Set problem
Please copy the lines below word for word, leaving out the pictures.

Record list
******
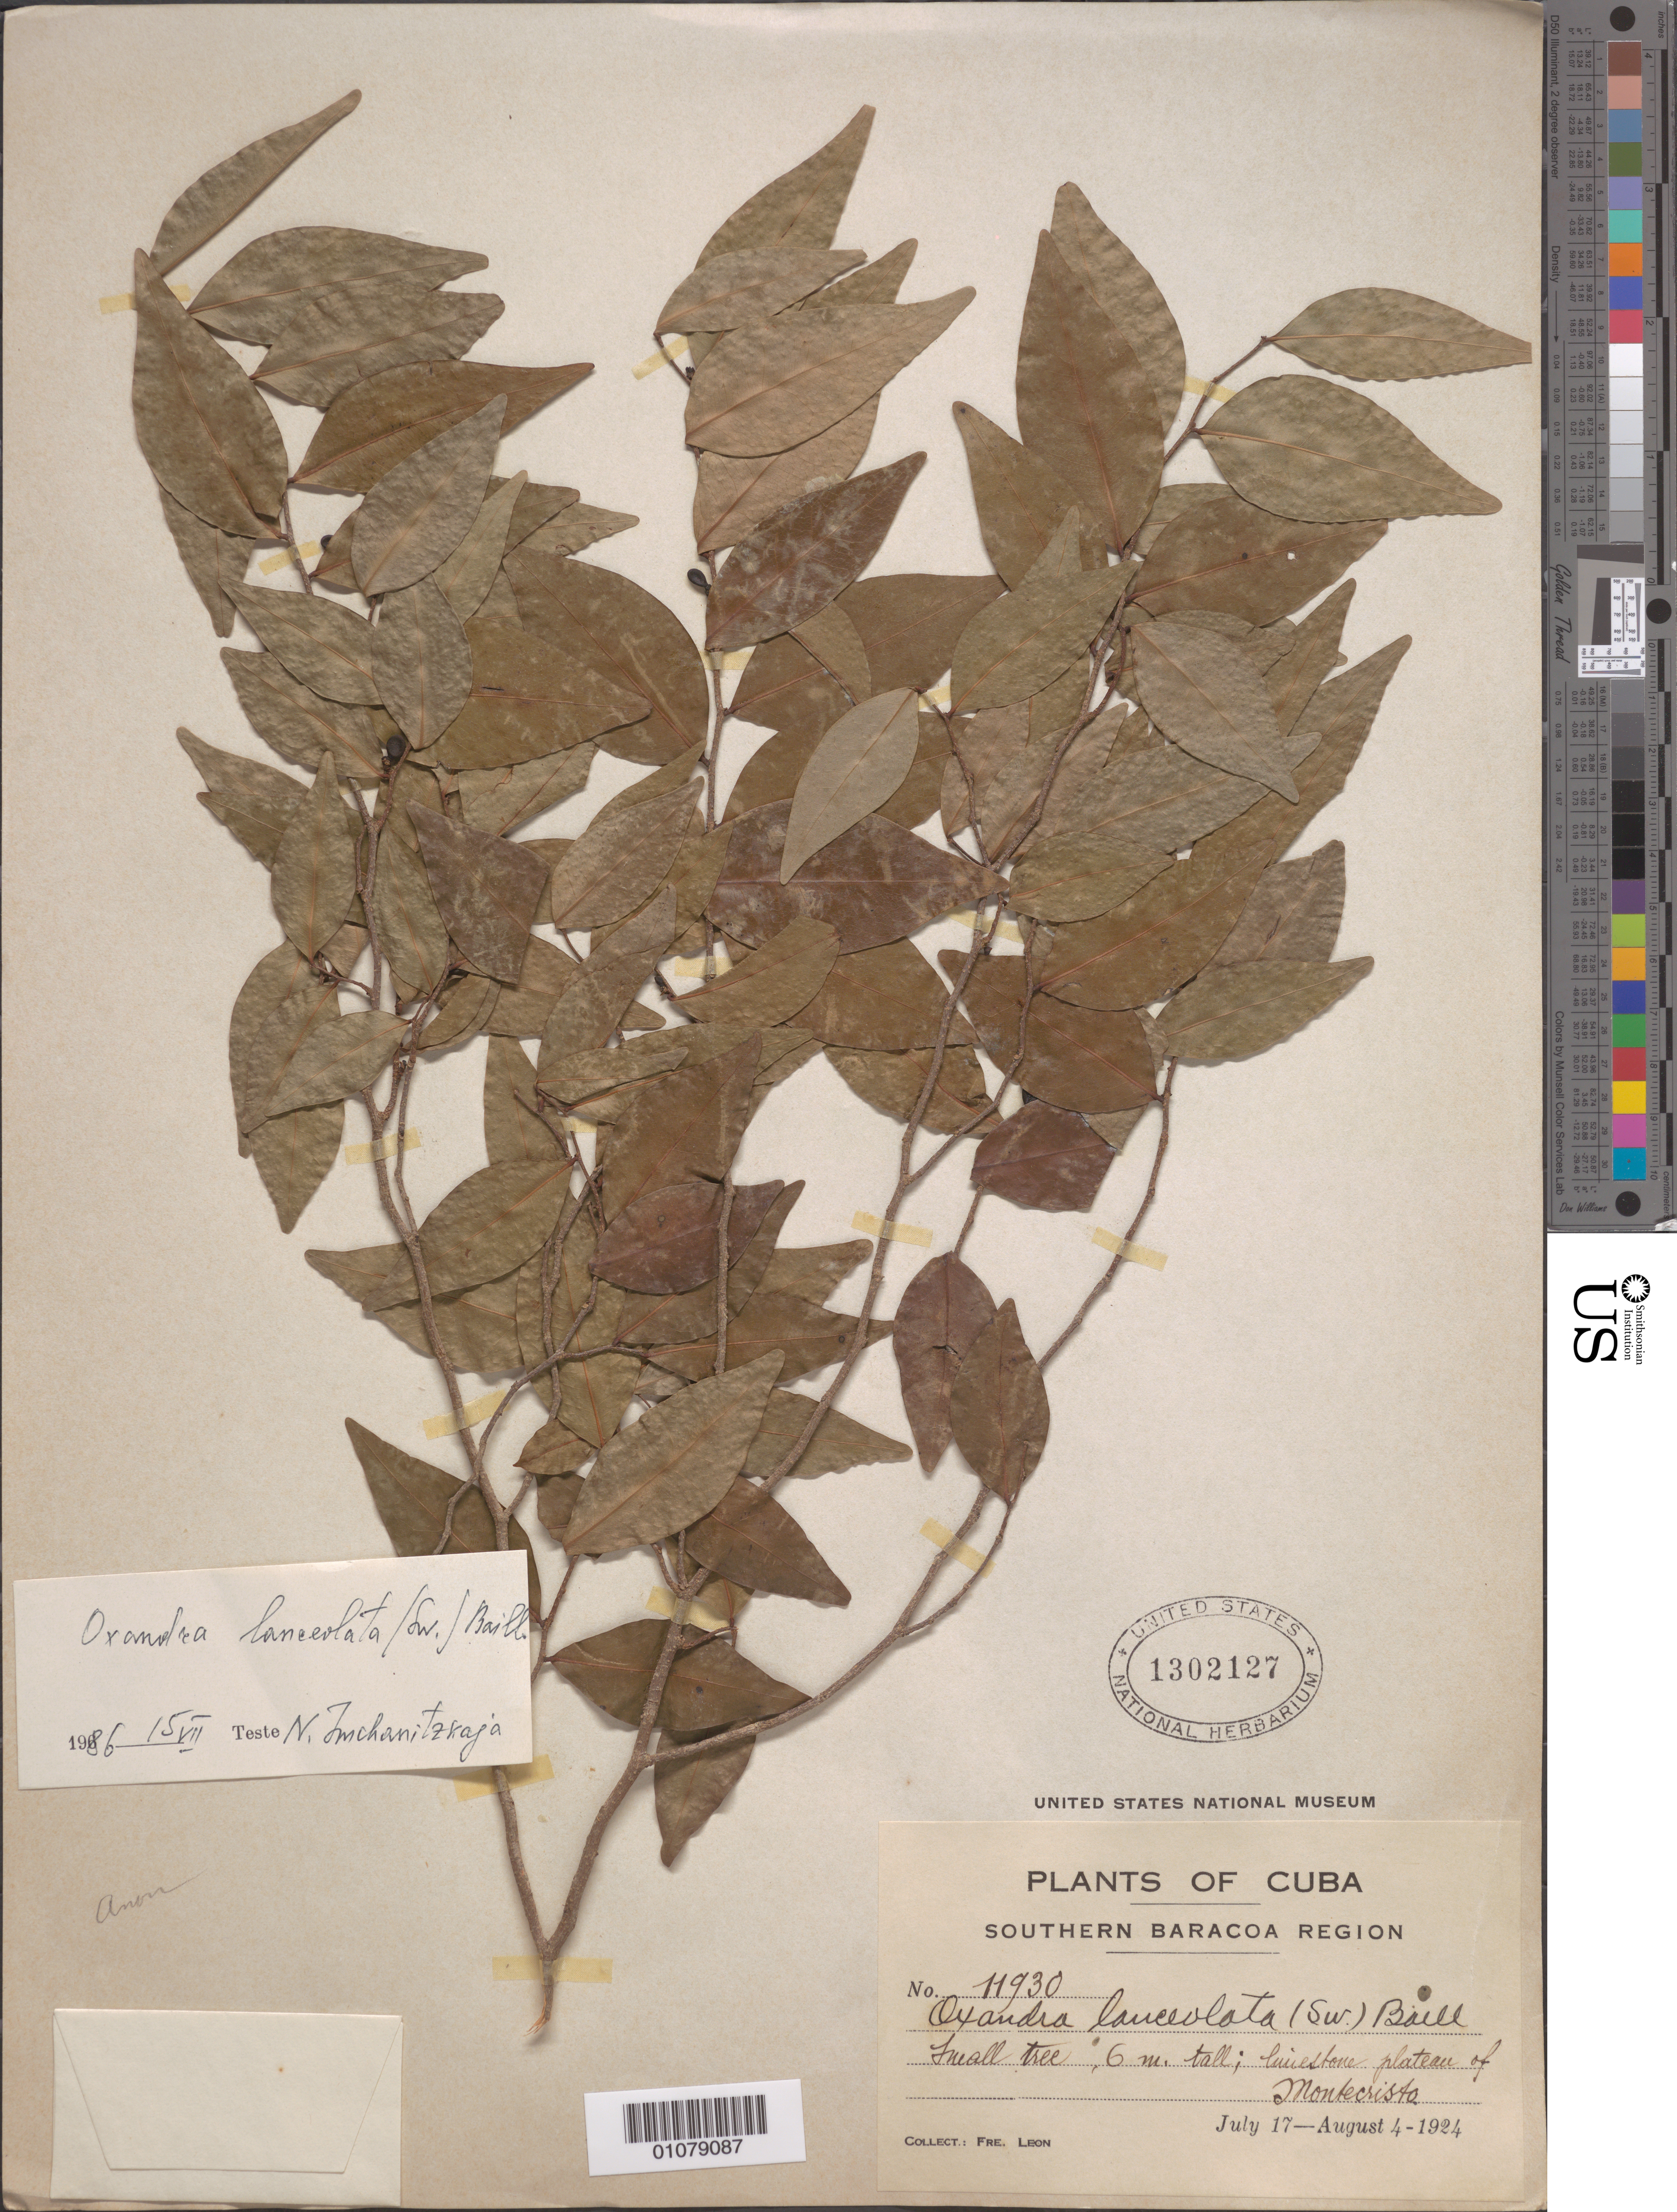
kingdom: Plantae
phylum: Tracheophyta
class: Magnoliopsida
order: Magnoliales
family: Annonaceae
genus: Oxandra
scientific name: Oxandra lanceolata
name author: (Sw.) Baill.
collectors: Bro. León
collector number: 11930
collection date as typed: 17 Jul 1924 to 04 Aug 1924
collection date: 1924-07-17/1924-08-04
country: Cuba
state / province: Guantánamo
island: Cuba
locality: Southern Baracoa Region, limestone plateau of Montecristo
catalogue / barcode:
******
Reply
kingdom: Plantae
phylum: Tracheophyta
class: Magnoliopsida
order: Magnoliales
family: Annonaceae
genus: Oxandra
scientific name: Oxandra lanceolata
name author: (Sw.) Baill.
collectors: Bro. León
collector number: 11930
collection date as typed: 17 Jul 1924 to 04 Aug 1924
collection date: 1924-07-17/1924-08-04
country: Cuba
state / province: Guantánamo
island: Cuba
locality: Southern Baracoa Region, limestone plateau of Montecristo
catalogue / barcode:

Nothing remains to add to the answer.